Purpose: To evaluate treatment outcome of patients with high risk locally advanced gastric cancer after postoperative chemoradiotherapy. Materials and Methods: Between May 2003 and May 2012, thirteen patients who underwent postoperative chemoradiotherapy for gastric cancer with resection margin involvement or adjacent structure invasion were retrospectively analyzed. Concurrent chemotherapy was administered in 10 patients. Median dose of radiation was 50.4 Gy (range, 45 to 55.8 Gy). Results: The median follow-up duration for surviving patients was 48 months (range, 5 to 108 months). The 5-year overall survival rate was 42% and the 5-year disease-free survival rate was 28%. Major pattern of failure was peritoneal seeding with 46%. Locoregional recurrence was reported in only one patient. Grade 2 or higher gastrointestinal toxicity occurred in 54% of the patients. However, there was only one patient with higher than grade 3 toxicity.
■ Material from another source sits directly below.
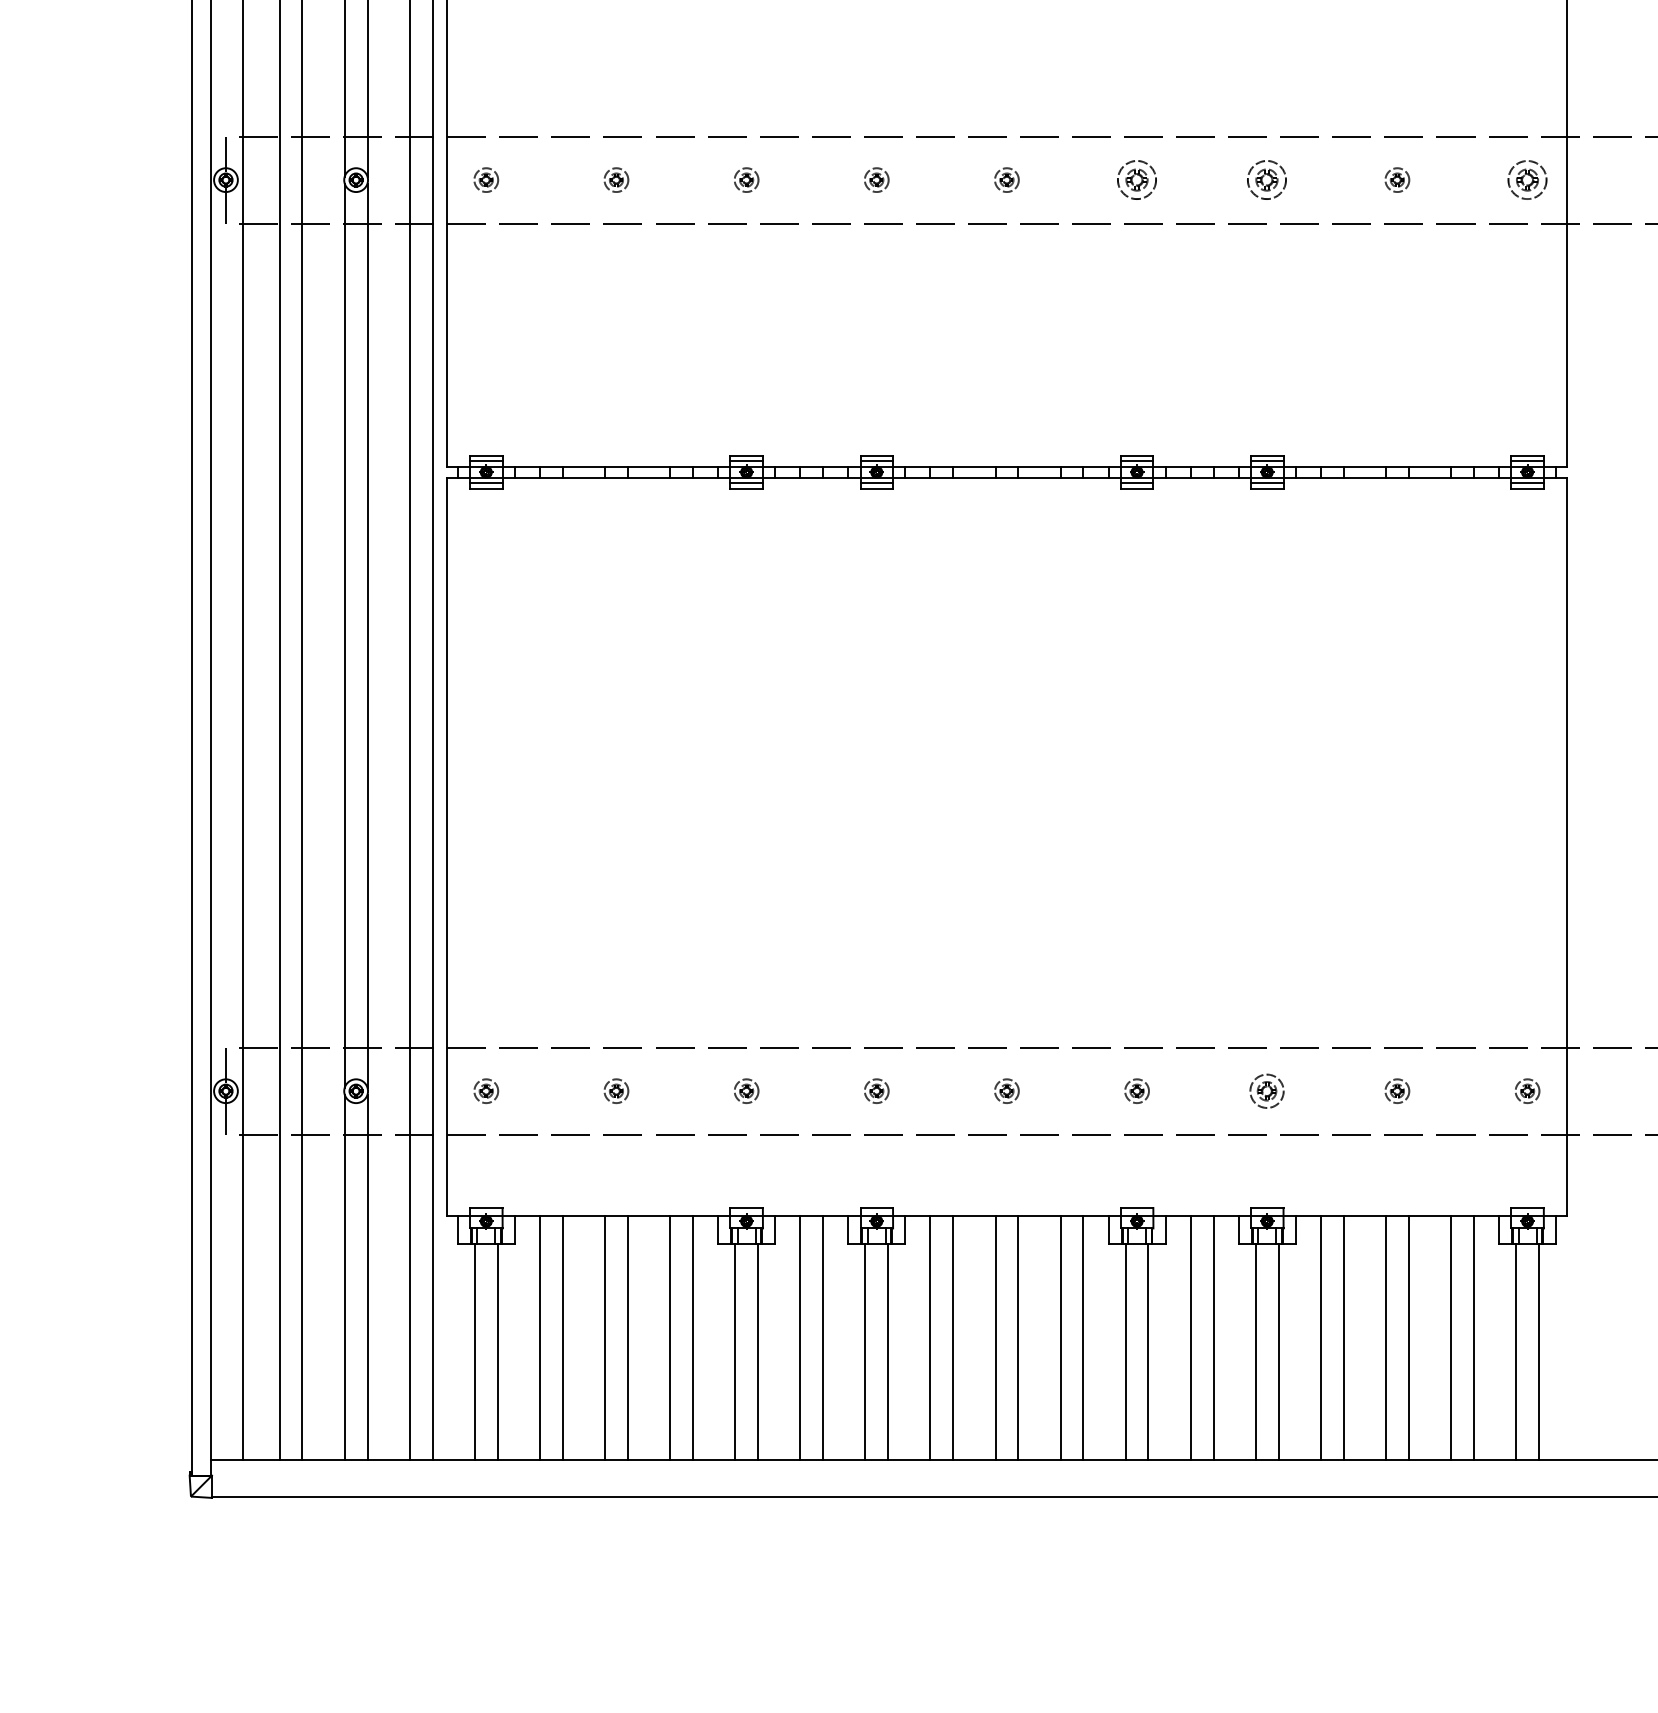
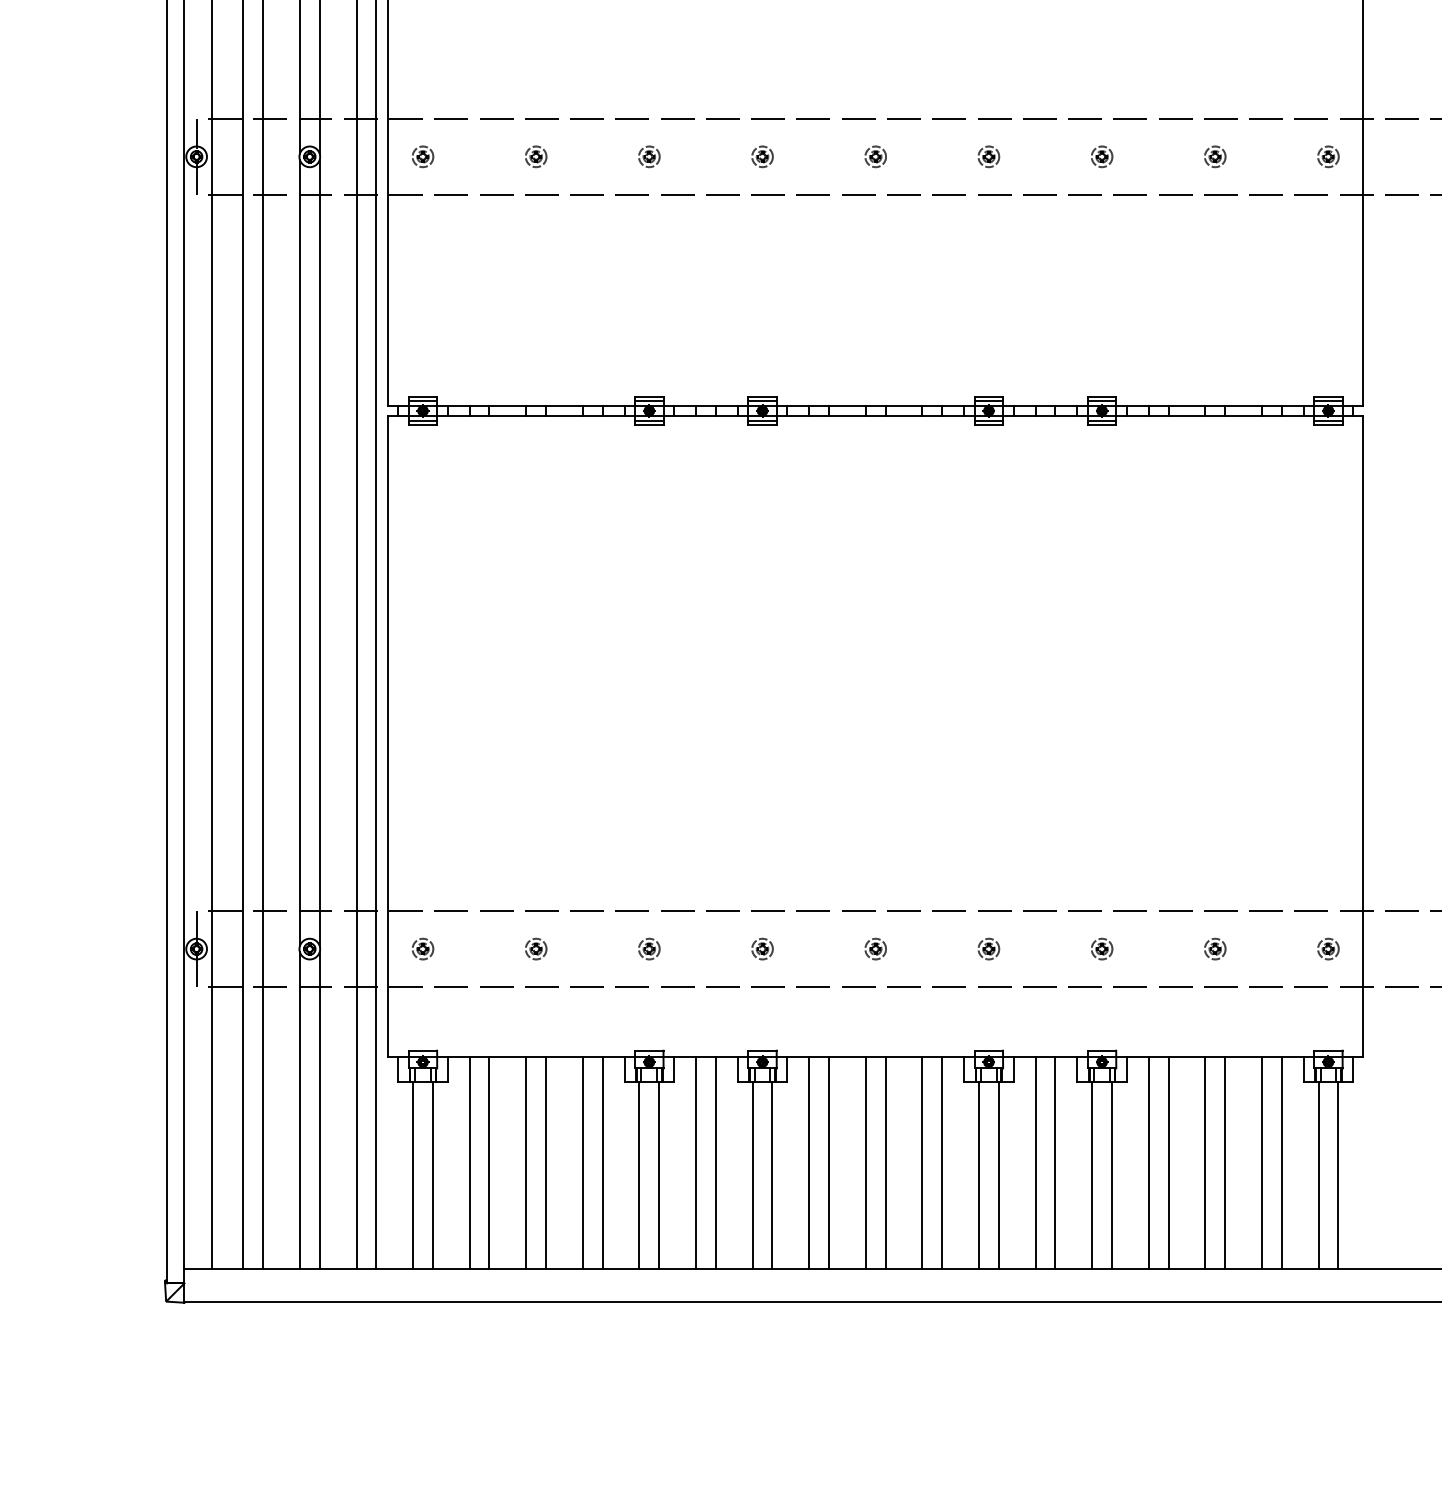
part: (1136, 179) -> (988, 156), size x0.62
part: (1267, 179) -> (1102, 156), size x0.62
part: (1527, 179) -> (1328, 156), size x0.62
part: (1267, 1090) -> (1102, 948), size x0.71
Conclusion: Despite reported suggested role of adjuvant radiotherapy with combination chemotherapy in gastric cancer, only very small portion of the patients underwent the treatment. Results from this study show that postoperative chemoradiotherapy provided excellent locoregional control with acceptable and manageable treatment related toxicity in patients with high risk locally advanced gastric cancer. Thus, postoperative chemoradiotherapy may improve treatment result in terms of locoregional control in these high risk patients. However, as these findings are based on small series, validation with larger cohort is suggested.